Mit dem am Freitag eingebrachten Konkursantrag von Stripfing wird die Liga möglicherweise neu durchgemischt. Man weiß nicht, wie es mit dem Verein weitergeht, ein wahrscheinliches Szenario ist, dass die Niederösterreicher vorzeitig aussteigen. Was bedeuten würde, dass alle bisherigen Ergebnisse mit Stripfinger Beteiligung mit Null gewertet würden. Die Spitzenreiter St. Pölten und Admira würden dadurch drei Punkte verlieren, die Austria aber nur einen, da das Heimspiel mit einem 3:3-Remis endete. Auch Lustenaus Sonntags-Gegner Austria Klagenfurt würde einen Sieg verlieren.

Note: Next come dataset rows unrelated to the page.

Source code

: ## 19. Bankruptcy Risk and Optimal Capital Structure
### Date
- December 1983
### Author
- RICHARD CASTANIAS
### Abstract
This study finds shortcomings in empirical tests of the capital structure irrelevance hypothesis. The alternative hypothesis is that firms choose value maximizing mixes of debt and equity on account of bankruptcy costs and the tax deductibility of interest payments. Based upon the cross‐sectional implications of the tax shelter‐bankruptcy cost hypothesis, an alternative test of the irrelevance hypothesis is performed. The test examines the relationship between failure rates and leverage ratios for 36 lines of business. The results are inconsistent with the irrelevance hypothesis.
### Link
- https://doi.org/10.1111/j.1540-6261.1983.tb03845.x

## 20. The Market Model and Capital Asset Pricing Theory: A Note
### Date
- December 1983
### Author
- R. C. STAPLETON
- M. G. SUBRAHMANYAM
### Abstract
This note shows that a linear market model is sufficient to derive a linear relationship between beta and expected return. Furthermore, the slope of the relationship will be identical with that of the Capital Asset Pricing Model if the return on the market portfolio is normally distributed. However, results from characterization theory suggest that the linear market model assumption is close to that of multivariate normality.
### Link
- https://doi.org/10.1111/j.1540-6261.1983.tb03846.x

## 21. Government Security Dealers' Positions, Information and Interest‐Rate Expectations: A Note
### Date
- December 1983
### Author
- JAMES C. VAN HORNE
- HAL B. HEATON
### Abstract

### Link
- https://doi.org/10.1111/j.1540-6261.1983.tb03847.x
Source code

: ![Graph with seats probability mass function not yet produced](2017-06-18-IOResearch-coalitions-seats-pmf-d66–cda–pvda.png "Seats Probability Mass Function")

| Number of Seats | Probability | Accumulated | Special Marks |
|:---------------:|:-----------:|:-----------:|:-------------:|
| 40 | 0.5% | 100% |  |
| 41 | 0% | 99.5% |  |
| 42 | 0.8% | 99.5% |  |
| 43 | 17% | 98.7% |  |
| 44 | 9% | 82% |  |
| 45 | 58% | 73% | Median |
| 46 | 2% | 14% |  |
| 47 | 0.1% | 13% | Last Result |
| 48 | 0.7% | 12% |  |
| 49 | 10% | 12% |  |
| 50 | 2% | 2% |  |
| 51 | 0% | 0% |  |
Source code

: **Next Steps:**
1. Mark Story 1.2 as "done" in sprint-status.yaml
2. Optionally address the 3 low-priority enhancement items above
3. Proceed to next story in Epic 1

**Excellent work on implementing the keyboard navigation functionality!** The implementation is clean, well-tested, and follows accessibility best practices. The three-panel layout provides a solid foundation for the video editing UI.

Vorne würde also alles enger zusammenrücken. Dadurch gewinnt die Partie gegen den Absteiger zusätzlich an Brisanz. „Lustenau verfügt über einen guten und breit aufgestellten Kader, sie haben eine sehr erfahrene Achse und viele hervorragend ausgebildete Individualisten. Für mich gehören sie auf jeden Fall zum Kreis der Favoriten auf die Meisterschaft und den Aufstieg“, streut Klagenfurt-Trainer Rolf Landerl Rosen Richtung Namensvetter. Klagenfurt kam hingegen zuletzt etwas außer Tritt und ist bereits seit drei Spielen sieglos.
Kampf um Punkte
Finanziell zählen die Kärntner ebenso zu den Sorgenkindern der Liga. Eine Übernahme des hoch verschuldeten Klubs scheiterte zuletzt, allerdings hat Klagenfurt die Verbindlichkeiten gegenüber Finanzamt und Krankenkasse beglichen. All das wird bei der Sonntags-Matinee ab 10.30 Uhr aber ohnehin keine Rolle spielen. Da zählt nur der Kampf um Tore und Punkte. Austria-Trainer Markus Mader: „Wichtig wird sein, dass wir uns gut bewegen, in die Tiefe kommen und nach Ballverlusten sofort reagieren.“ Bis auf Nico Gorzel ist der Kader vollzählig. Bei Klagenfurt fehlt unter anderem der Ex-Lustenauer Alexander Ranacher.